→ **YOUR ASSIGNMENT**
Start with the line that holds "SYMPTOMS of those who are". Please copy it and each remaining line below exactly, leaving pictures out.

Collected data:
━━━━━━
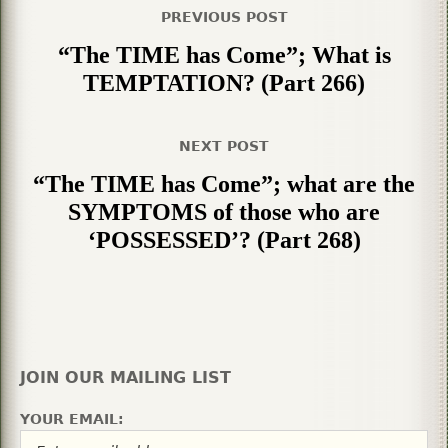
PREVIOUS POST
“The TIME has Come”; What is
TEMPTATION? (Part 266)
NEXT POST
“The TIME has Come”; what are the
SYMPTOMS of those who are
‘POSSESSED’? (Part 268)
JOIN OUR MAILING LIST
YOUR EMAIL:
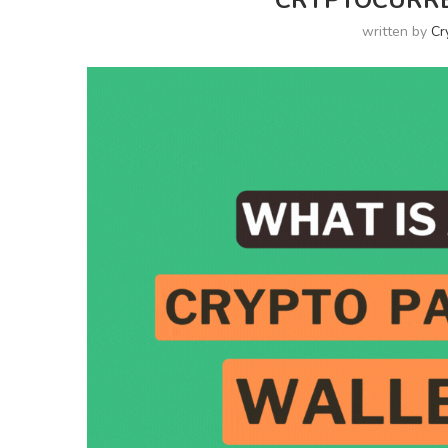
CRYPTOCURRE
written by
Cr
━━━━━━
→ **EXERCISE SOLUTION**
SYMPTOMS of those who are
‘POSSESSED’? (Part 268)
JOIN OUR MAILING LIST
YOUR EMAIL:
CRYPTOCURRE
written by
Cr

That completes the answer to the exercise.